BİLGİ VE BİLGELİK ÜZERİNE
×

Uyarı

JUser: :_load: Unable to load user with ID: 116

 Bu sayfayı yazdır

BİLGİ VE BİLGELİK ÜZERİNE

Yazan  12 Şubat 2009
MEHMET MİTHAT İDEMEN - Sabır ve bilgelik her hatırıma geldiğinde; Çin ve filozoflar da hemen aklıma gelir. O Çinli filozoflar ki asırlarca insanlığa ders vermeye çalışmışlar ama bir gerçeği onlar bile fark edememişler:

Bütün bildiklerimiz, karşımızda duranların anlayabildiği kadardır… Belki geçmişte yine yazmıştım ama zaman yine gerektirdiği için tekrar etmek zorunda olduğum bir Çinli filozofun hikayesiyle konuya girmek zorunda kaldığım için özür dileyerek…

Dağlık bir alanın sırtlarındaki bir köyde, bir Çinli bilge ile torunu yalnız başlarına yaşarlarmış… Torun; evin yakacağını, erzağını tek başına karşılamaktadır… Gün olur yükünü taşıyan atı dağlara kaçar… Köylü "ah vahlarla" filozofa üzülerek ve acıyarak bakar; gün gelir kaçan at, 15–20 vahşi atı da yanına alarak döner… Köylü bu sefer filozofun "ne şanslı adam olduğunu" söylemeye başlar kıskançlıkla… Sonra bir gün torun attan düşer ve ayağı kırılır; köylü bu sefer de "filozofun şanssızlığından" yine dem vurmaya başlar… Bir süre sonra savaş ilan edilir ve köyün tüm sağlam gençleri askere götürülür ve çoğu ölür, sağ kalanlar ise sakat dönerler köylerine… Bu sefer yine köylü kıskançlıkla "filozofun torunun savaş öncesi kırılan ayağı yüzünden savaşa götürülmekten kurtulmasını" diline dolar… Nihayet bilge köylüye patlar artık :"Sizler olayların sonucunu görmeden karar veren, sonra da hüsrana uğrayanlardansınız" der…
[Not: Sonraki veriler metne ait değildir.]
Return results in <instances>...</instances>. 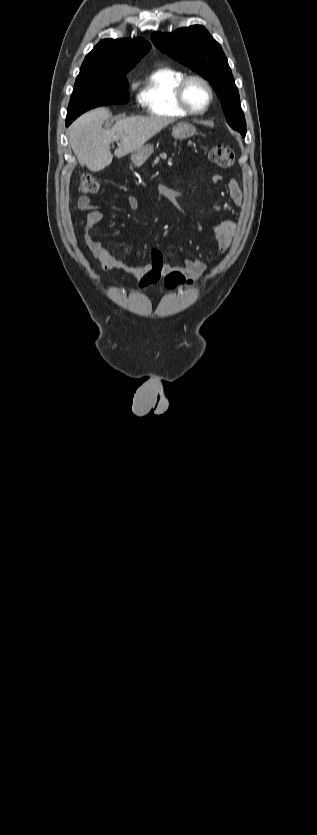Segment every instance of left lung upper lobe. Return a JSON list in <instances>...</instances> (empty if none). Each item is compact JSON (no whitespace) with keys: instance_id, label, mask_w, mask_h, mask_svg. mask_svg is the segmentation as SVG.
Wrapping results in <instances>:
<instances>
[{"instance_id":"obj_1","label":"left lung upper lobe","mask_w":317,"mask_h":835,"mask_svg":"<svg viewBox=\"0 0 317 835\" xmlns=\"http://www.w3.org/2000/svg\"><path fill=\"white\" fill-rule=\"evenodd\" d=\"M155 46L208 79L221 100L228 124L243 136L245 117L237 86L220 44L201 25L180 28L172 33L151 35Z\"/></svg>"}]
</instances>
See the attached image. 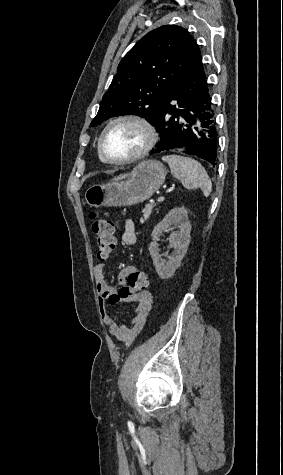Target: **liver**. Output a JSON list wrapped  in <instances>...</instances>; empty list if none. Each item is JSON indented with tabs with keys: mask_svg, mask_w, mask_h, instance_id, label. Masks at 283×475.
<instances>
[{
	"mask_svg": "<svg viewBox=\"0 0 283 475\" xmlns=\"http://www.w3.org/2000/svg\"><path fill=\"white\" fill-rule=\"evenodd\" d=\"M128 174H120V176H117V178H113V180H115V182H118V180H124V178H127ZM113 180H111V182H113Z\"/></svg>",
	"mask_w": 283,
	"mask_h": 475,
	"instance_id": "1",
	"label": "liver"
}]
</instances>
Evet; henüz sonuçlanmamış olayları o günün görüntüsü içinde değerlendirmenin yanlışlığını ne kadar anlatsanız da; sonuç oluncaya kadar içinde bulunulan şartların dışı akla bile getirilemez… Ama gün içinde görünen ile sonuçlar çoğunlukla farklı çıkar… EVET İŞTE GERÇEK BURADA ORTAYA ÇIKAR: SİZİN BÜTÜN BİLDİKLERİNİZ, KARŞINIZDAKİLERİN SİZİ ANLAYABİLDİĞİ KADARDIR…

Görüntü itibarıyla bu ülke; siyasi, askeri ve ekonomik alanda topyekün bir yenilgi almış durumdadır… "2.Cumhuriyet" veya "Yeni Osmanlıcılık" gibi kavramlar piyasada gezmekte, "Ilımlı İslam" gibi bir model adı altında Türkiye Cumhuriyeti Devleti'nin imha ve yıkım çalışmaları hızla sürmektedir… Yıkım ekipleri yine Bizans entrikacılarıdır… Ve… Bizans'ta entrika bitmez…1980 sonrasının "yıkım ekipleri" çeşitli entrikalar yaptılar iktidarlarının devamını sağlamak için: Kah "dar bölge seçim denemeleri"… Kah "seçim barajları" …v.s… derken gün geldi kendi icat ettikleri barajlarda kendileri boğulmaktan kurtulamadılar… Ve siyaset tarihine gömüldüler…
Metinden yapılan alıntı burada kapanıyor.